One of the things I started using in college and was such a game changer that I continued using was the Pomodoro Technique.
What is it?
Francesco Cirillo in the late 1980s created what is called The Pomodoro Technique. He wanted to help improve with his studies by making it less of a hassle.
So he commited for 10 minutes of focused study time.

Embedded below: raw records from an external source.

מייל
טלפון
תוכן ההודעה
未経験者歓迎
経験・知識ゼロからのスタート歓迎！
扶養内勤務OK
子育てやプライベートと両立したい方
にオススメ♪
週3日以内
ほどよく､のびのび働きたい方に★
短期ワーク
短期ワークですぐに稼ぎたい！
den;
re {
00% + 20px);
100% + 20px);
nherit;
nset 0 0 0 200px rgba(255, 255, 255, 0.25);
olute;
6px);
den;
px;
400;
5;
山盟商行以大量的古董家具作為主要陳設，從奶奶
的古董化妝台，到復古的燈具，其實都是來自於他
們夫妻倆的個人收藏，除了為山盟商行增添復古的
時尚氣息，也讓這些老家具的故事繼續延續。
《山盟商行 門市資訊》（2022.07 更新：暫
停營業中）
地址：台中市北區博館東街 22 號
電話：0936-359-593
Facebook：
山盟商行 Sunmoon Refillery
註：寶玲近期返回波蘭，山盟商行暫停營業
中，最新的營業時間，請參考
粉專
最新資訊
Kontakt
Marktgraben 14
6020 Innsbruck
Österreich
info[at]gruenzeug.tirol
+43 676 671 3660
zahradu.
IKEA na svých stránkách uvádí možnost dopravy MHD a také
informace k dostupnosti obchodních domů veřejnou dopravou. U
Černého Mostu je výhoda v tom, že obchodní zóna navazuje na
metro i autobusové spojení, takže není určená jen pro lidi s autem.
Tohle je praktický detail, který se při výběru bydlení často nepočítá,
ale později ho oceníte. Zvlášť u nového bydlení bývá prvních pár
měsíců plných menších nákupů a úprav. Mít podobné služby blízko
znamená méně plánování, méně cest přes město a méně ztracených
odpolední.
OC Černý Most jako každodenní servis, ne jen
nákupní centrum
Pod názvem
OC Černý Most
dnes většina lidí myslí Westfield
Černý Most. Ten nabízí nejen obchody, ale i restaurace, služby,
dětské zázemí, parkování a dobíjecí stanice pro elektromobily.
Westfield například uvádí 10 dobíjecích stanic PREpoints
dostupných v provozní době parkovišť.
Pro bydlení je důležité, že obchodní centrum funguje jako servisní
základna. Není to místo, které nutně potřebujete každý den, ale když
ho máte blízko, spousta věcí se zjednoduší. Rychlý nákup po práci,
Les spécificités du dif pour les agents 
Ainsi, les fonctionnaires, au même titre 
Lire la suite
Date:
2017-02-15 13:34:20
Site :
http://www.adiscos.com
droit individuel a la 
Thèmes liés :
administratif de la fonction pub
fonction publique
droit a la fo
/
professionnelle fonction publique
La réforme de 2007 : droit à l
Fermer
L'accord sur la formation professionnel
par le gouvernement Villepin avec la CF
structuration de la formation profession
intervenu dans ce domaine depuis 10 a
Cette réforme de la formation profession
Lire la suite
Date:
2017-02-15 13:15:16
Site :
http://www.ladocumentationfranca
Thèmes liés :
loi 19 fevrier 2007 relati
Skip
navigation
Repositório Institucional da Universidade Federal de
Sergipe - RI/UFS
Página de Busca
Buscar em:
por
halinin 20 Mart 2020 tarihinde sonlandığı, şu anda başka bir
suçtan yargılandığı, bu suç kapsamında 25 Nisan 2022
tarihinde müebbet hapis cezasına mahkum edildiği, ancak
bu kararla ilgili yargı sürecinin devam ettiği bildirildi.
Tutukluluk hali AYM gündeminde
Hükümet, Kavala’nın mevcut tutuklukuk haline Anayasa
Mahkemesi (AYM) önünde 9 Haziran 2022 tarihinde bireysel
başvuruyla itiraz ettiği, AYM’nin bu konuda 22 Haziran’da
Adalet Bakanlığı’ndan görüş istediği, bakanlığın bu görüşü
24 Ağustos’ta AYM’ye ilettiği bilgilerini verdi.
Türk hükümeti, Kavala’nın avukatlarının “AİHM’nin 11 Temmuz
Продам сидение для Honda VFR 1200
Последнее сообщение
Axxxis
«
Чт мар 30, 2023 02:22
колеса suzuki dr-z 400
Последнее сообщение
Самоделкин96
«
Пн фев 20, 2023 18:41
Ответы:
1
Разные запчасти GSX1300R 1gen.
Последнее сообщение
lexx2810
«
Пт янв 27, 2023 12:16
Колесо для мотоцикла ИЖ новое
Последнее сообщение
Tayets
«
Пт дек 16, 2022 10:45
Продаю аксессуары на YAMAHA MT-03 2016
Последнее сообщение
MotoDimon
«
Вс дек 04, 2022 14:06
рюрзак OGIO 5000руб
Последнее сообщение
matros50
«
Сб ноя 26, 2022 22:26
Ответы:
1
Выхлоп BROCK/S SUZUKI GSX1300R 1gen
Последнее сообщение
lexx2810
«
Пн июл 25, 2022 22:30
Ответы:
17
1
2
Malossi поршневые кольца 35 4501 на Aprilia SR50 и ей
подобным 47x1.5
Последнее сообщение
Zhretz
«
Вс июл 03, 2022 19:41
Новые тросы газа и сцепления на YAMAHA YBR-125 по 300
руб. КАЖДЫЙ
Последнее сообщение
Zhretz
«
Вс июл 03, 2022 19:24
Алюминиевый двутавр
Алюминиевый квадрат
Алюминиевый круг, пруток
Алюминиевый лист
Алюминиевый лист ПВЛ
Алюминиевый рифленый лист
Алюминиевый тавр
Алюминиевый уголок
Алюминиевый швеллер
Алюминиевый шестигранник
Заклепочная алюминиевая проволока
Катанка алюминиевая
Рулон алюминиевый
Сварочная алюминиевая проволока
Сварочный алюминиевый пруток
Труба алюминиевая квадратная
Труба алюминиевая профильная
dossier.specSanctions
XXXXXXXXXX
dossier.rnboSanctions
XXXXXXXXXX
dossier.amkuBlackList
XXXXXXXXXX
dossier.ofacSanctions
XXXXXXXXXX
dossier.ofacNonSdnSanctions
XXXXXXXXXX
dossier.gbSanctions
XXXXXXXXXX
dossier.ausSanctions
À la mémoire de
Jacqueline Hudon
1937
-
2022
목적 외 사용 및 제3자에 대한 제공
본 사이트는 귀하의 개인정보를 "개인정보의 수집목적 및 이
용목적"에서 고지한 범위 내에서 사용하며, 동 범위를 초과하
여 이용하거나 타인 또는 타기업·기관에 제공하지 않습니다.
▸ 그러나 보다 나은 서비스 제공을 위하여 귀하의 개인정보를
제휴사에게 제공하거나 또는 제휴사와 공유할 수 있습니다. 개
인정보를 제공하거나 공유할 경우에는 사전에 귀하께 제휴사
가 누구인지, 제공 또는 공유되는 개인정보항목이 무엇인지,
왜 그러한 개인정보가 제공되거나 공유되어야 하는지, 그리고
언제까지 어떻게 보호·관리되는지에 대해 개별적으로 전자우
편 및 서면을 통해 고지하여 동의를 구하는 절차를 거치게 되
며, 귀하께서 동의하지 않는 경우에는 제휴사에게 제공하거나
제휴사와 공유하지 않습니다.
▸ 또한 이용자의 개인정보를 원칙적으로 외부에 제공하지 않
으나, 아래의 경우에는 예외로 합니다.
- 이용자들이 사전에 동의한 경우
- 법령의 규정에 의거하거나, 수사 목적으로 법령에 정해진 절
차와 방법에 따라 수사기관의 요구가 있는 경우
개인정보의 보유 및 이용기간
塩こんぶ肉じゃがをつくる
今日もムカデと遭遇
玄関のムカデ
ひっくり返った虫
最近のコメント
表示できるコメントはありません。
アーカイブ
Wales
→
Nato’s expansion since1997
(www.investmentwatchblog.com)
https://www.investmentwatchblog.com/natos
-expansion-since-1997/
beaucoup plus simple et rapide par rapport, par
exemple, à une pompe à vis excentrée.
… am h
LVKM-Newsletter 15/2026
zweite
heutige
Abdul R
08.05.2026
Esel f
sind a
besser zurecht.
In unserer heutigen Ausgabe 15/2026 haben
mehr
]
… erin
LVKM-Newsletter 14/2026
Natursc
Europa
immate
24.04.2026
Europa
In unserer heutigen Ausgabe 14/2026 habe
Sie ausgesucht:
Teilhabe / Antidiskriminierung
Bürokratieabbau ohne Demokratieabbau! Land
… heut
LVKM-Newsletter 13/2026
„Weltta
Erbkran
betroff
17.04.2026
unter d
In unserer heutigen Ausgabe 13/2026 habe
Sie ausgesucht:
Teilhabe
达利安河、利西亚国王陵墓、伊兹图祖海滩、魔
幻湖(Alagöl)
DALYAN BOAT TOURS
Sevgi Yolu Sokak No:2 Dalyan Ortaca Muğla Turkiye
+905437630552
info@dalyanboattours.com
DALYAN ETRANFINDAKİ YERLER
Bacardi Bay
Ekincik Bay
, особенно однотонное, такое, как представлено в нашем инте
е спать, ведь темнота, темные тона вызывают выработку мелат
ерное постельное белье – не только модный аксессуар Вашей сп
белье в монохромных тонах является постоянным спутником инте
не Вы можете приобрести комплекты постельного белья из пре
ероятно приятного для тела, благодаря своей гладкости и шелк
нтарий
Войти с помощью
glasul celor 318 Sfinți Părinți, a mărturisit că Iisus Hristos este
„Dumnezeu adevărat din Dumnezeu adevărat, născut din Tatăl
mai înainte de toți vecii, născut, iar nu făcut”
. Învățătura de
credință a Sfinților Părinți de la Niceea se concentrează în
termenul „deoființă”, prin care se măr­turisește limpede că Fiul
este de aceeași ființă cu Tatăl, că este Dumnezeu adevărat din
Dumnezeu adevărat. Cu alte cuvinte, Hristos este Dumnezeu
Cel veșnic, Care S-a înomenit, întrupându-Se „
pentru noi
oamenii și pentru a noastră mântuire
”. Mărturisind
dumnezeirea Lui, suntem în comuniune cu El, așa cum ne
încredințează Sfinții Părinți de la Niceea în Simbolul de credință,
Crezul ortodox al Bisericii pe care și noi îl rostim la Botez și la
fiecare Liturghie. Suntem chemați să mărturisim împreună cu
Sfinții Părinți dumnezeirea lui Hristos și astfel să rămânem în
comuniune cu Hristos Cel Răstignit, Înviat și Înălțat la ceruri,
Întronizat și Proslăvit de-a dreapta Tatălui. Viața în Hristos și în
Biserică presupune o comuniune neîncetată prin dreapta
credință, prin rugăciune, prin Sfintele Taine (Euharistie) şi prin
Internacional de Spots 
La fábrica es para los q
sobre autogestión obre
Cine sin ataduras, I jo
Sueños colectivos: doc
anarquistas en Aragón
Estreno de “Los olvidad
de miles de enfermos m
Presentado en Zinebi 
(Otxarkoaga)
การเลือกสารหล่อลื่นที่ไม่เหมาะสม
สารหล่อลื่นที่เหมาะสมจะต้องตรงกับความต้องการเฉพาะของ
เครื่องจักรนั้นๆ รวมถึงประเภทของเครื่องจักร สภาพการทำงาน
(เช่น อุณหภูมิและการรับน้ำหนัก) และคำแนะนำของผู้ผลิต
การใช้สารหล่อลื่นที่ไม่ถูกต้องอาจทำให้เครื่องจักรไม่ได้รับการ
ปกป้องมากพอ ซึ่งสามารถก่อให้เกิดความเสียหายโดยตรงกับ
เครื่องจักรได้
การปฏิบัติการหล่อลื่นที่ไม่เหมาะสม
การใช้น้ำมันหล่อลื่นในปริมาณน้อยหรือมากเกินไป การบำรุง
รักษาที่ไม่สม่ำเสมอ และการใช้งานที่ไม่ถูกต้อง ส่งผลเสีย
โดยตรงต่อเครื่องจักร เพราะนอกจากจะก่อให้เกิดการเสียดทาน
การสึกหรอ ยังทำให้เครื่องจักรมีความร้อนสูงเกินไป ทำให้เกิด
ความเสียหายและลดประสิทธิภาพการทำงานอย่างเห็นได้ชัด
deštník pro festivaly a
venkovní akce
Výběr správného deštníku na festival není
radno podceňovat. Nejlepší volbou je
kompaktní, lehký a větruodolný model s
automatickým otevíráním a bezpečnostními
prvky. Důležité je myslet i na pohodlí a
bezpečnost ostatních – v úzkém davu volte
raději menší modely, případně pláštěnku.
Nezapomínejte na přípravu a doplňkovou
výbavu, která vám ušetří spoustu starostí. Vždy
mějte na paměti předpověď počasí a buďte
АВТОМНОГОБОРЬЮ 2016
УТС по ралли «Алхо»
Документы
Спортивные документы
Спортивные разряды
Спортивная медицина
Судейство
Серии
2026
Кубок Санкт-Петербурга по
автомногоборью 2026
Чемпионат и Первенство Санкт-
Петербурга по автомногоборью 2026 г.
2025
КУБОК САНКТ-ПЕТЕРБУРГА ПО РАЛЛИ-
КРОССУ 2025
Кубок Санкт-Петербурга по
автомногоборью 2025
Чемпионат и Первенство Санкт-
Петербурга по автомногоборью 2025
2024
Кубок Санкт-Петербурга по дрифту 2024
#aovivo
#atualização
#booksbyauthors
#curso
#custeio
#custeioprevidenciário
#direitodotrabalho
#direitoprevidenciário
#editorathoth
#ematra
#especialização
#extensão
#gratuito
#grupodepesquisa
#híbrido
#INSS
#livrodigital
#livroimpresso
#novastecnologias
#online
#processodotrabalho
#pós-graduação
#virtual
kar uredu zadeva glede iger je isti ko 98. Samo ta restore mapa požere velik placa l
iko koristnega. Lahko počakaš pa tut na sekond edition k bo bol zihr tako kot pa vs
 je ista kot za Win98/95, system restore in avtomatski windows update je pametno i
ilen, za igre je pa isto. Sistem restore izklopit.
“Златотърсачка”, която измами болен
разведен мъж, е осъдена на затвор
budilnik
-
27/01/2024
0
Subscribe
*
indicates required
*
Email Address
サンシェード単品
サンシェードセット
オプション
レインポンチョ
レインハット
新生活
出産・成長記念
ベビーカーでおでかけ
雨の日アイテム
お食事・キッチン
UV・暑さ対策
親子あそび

He used a tomato (pomodoro, in italian) shaped kitchen timer.
The technique is simple:
- Get a todo-list + timer
- Set timer for 25 minutes, focus on a single task until the timer hits
- When that session is over, mark “one pomodoro” and record what you completed.
- Enjoy a 5 minute break
- After 4 pomodoros, take a longer break, 10 – 25 minutes.
How I use the Pomodoro Technique
- My timing
- 50 minutes of work followed by 10 minutes of rest
- Every 4 blocks of work, 25 minutes of rest
- The time may vary between every type of person, but here’s how I tweaked it to work for me.
- Breaks must be without any screens (computer, tv, cellphone)
- Breaks can consist of meditation, light walking, reading pages in a book
- It’s important to me to use one source of place to use pomodoro, so I have the PomoFocus app on my desktop computer.
- It’s also important that breaks I need to consciously start, while work after the break starts automatically (or else I’ll forever postpone with any reason I can think of).
- It is easier to get up to work after a break if the timer starts automatically.
- Size of a work block
- If I’m in a good place mentally I tend to push well over 50 minutes on my first work block of the day, sometimes I can go uninterrupted for 2 hours.
- But if I’m working on something that is really frustrating me, I tend to divide my work blocks for 40 minutes at a time, and I take my breaks religiously.